MM: To be very honest, this is a big problem. I have in my repertoire at least 50 pantomimes de style and 40 pantomimes de Bip, but in a program I can only give seven [of each]. Very often, I choose the best ones. The press always wants new! But they don’t understand that there are always new generations coming who have never seen Marcel Marceau. You have to be different, but you cannot leave out the classics. They are the strongest numbers. They made me famous. Imagine a whole generation who had never seen them! Some critics will say, “Marceau is always the same Bip character. He’s always the same style pantomimes.” What should I do? Bip is timeless on stage!
Q: Growing up in the United States in the ’70s, for myself and I think for others of my generation, you were a symbol of France.
MM: In America, as long as you give your numbers, even if it’s the same, they will recognize that you have to give it to the new generations. This is why I keep Marcel Marceau as a soloist, [and why] my body has stayed young. Decroux said, “Marcel Marceau, l’art te conservera en jeunesse eternelle.” Of course I got older, c’est vrai. Of course, I have wrinkles. If I do this (he pulls up some skin around his mouth in a face-lift gesture), I look young. But, the body and the vitality and the force are still there. If they were to diminish, I would stop, honestly, but I would still direct the company.
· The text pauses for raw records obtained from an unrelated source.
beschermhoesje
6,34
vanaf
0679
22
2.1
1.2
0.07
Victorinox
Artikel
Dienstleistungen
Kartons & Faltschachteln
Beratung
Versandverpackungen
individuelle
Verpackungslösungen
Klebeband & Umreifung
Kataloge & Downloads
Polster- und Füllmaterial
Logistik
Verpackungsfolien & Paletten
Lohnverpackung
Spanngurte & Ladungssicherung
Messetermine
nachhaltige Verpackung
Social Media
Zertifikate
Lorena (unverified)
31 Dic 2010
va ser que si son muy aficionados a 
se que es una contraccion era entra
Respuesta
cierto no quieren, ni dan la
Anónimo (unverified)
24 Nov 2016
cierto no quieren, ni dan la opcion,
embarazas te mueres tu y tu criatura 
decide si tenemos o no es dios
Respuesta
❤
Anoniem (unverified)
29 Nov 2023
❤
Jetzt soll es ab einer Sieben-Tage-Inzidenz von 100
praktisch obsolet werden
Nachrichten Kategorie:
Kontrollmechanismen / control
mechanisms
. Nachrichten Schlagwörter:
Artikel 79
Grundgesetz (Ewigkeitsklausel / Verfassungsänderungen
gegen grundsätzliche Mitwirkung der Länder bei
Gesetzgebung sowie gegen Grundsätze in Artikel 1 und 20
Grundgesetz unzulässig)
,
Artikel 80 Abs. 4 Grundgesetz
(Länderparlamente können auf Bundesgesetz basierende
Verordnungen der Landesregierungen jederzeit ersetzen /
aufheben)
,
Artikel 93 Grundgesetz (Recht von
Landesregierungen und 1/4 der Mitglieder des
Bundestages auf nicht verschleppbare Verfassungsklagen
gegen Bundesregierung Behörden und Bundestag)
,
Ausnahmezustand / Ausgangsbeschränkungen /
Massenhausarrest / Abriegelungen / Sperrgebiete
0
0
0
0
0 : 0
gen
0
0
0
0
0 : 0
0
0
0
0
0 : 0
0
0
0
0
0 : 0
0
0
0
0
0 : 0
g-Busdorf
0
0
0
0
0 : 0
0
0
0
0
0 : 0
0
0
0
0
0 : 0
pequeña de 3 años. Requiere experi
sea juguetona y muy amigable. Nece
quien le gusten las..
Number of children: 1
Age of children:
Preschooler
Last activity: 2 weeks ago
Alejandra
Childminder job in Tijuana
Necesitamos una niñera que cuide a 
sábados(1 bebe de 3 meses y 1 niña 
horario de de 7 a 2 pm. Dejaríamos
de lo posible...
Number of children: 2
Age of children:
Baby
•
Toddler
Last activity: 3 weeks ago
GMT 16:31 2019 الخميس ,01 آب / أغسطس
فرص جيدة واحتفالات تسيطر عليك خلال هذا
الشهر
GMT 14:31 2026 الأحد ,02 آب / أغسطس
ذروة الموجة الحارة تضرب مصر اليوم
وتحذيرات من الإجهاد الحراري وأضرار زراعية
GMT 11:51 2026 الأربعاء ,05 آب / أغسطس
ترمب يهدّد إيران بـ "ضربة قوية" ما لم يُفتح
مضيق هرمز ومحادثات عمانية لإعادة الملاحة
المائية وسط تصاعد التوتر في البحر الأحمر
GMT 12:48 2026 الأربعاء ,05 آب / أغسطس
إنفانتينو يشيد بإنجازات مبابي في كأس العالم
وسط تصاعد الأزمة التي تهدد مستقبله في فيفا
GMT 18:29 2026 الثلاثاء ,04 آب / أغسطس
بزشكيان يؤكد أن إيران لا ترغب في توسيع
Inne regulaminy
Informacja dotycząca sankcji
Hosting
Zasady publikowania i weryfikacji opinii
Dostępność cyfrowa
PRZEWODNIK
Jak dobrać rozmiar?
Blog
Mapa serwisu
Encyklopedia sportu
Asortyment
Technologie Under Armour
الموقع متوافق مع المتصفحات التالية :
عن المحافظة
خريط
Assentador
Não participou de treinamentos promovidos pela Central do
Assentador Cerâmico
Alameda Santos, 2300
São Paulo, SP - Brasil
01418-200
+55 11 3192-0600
Q: What are your future projects?
MM: That I continue my tour through the world and continue my school. Man should have seven lives, not only four seasons. Imagine! I am a painter, I write, I direct, I teach and I have a feeling sometimes I did nothing. I swear it is true! I even have a guilt complex when I take a rest one day! Sometimes, I say, “What did I do? What did I do?”
Q: How do you see the future of your school?
MM: I will continue as long as I can. Maybe there will be an Ecole Marceau which will continue. If not, I will be remembered as the one who has really brought mime to the world.
1923Born in Strasbourg.1946
Student of Charles Dullin and Etienne Decroux, the latter considered the most influential grammarian of mime. Played Arlequin in film “Les Enfants du Paradis” with Jean-Louis Barrault.
Created Bip, inspired by character Pip from Dickens’ “Great Expectations.”
Created 25 mimodramas (mimed dramas) with his company.
US debut, followed by six-month tour.
Founds Ecole Internationale de Mimodrame in Paris.
Founds company of former students, La Nouvelle Compagnie de Mimodrame.
Created new mimodrama “The Bowler Hat,” a tribute to Chaplin.
And, this year…
Marcel Marceau continued to fête the 50th anniversary of Bip during an international tour of performances of “The Bowler Hat” and “Pantomimes de style, Pantomimes de Bip” launched at Paris’ Espace Pierre Cardin.